------ MATERIALS PROVIDED
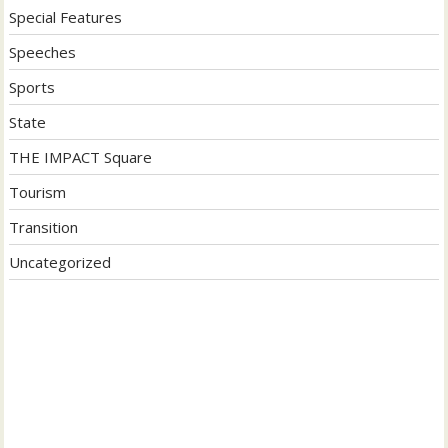
Special Features
Speeches
Sports
State
THE IMPACT Square
Tourism
Transition
Uncategorized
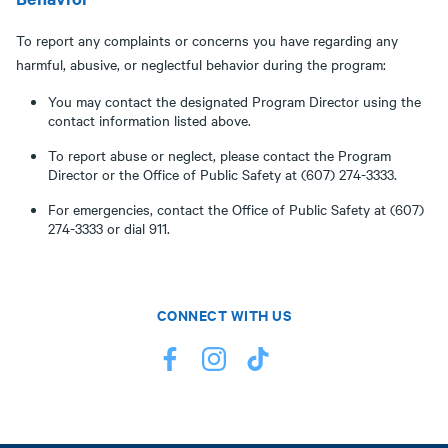
To report any complaints or concerns you have regarding any
harmful, abusive, or neglectful behavior during the program:
You may contact the designated Program Director using the
contact information listed above.
To report abuse or neglect, please contact the Program
Director or the Office of Public Safety at (607) 274-3333.
For emergencies, contact the Office of Public Safety at (607)
274-3333 or dial 911.
CONNECT WITH US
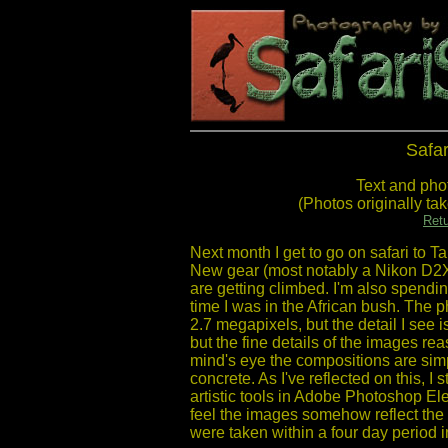
Safar
Text and pho
(Photos originally t
Retu
Next month I get to go on safari to Ta
New gear (most notably a Nikon D2X
are getting climbed. I'm also spendin
time I was in the African bush. The
2.7 megapixels, but the detail I see i
but the fine details of the images r
mind's eye the compositions are simp
concrete. As I've reflected on this, I
artistic tools in Adobe Photoshop El
feel the images somehow reflect the 
were taken within a four day period 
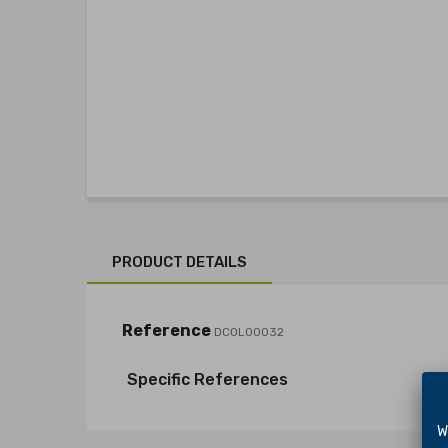
PRODUCT DETAILS
Reference
DCOL00032
Specific References
We 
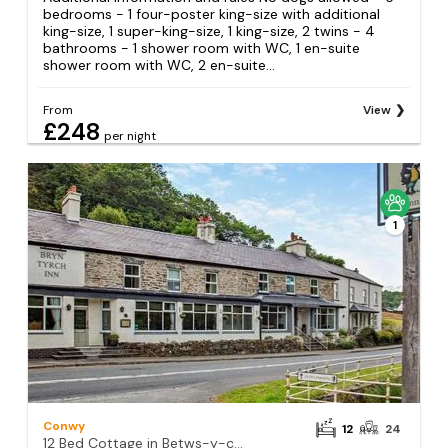
bedrooms - 1 four-poster king-size with additional
king-size, 1 super-king-size, 1 king-size, 2 twins - 4
bathrooms - 1 shower room with WC, 1 en-suite
shower room with WC, 2 en-suite...
From
View
£248
per night
1
Conwy
12
24
12 Bed Cottage in Betws-y-coed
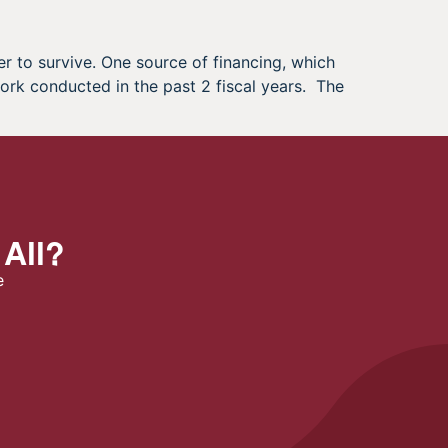
r to survive. One source of financing, which
ork conducted in the past 2 fiscal years. The
 All?
e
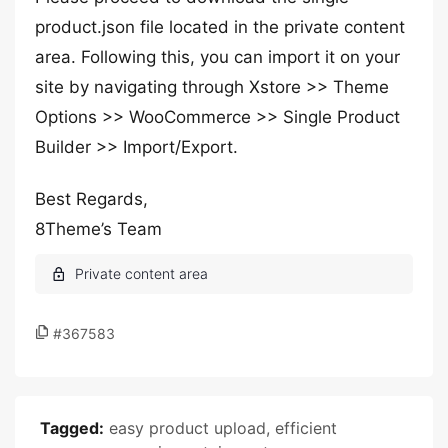
product.json file located in the private content
area. Following this, you can import it on your
site by navigating through Xstore >> Theme
Options >> WooCommerce >> Single Product
Builder >> Import/Export.
Best Regards,
8Theme’s Team
#367583
Tagged:
easy product upload
,
efficient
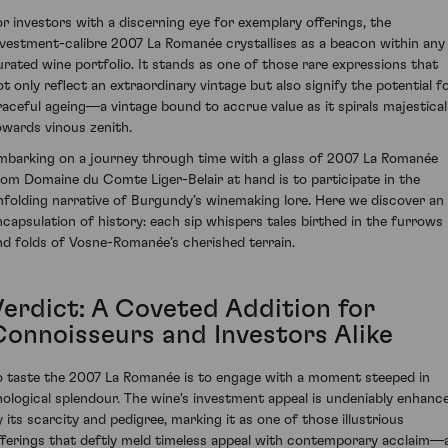
or investors with a discerning eye for exemplary offerings, the
nvestment-calibre 2007 La Romanée crystallises as a beacon within any
urated wine portfolio. It stands as one of those rare expressions that
ot only reflect an extraordinary vintage but also signify the potential f
raceful ageing—a vintage bound to accrue value as it spirals majestical
owards vinous zenith.
mbarking on a journey through time with a glass of 2007 La Romanée
rom Domaine du Comte Liger-Belair at hand is to participate in the
nfolding narrative of Burgundy’s winemaking lore. Here we discover an
ncapsulation of history: each sip whispers tales birthed in the furrows
nd folds of Vosne-Romanée’s cherished terrain.
Verdict: A Coveted Addition for
Connoisseurs and Investors Alike
o taste the 2007 La Romanée is to engage with a moment steeped in
nological splendour. The wine's investment appeal is undeniably enhanc
y its scarcity and pedigree, marking it as one of those illustrious
fferings that deftly meld timeless appeal with contemporary acclaim—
------------
=== ASSIGNED TASK ===
Print only the lines from the line that contains "Builder >> Import/Export." to the final line of the data, inclusive. Pictures stay out.

=== REPLY TO THE EXERCISE ===
Builder >> Import/Export.
Best Regards,
8Theme’s Team
#367583
Tagged:
easy product upload
,
efficient
or investors with a discerning eye for exemplary offerings, the
nvestment-calibre 2007 La Romanée crystallises as a beacon within any
urated wine portfolio. It stands as one of those rare expressions that
ot only reflect an extraordinary vintage but also signify the potential f
raceful ageing—a vintage bound to accrue value as it spirals majestical
owards vinous zenith.
mbarking on a journey through time with a glass of 2007 La Romanée
rom Domaine du Comte Liger-Belair at hand is to participate in the
nfolding narrative of Burgundy’s winemaking lore. Here we discover an
ncapsulation of history: each sip whispers tales birthed in the furrows
nd folds of Vosne-Romanée’s cherished terrain.
Verdict: A Coveted Addition for
Connoisseurs and Investors Alike
o taste the 2007 La Romanée is to engage with a moment steeped in
nological splendour. The wine's investment appeal is undeniably enhanc
y its scarcity and pedigree, marking it as one of those illustrious
fferings that deftly meld timeless appeal with contemporary acclaim—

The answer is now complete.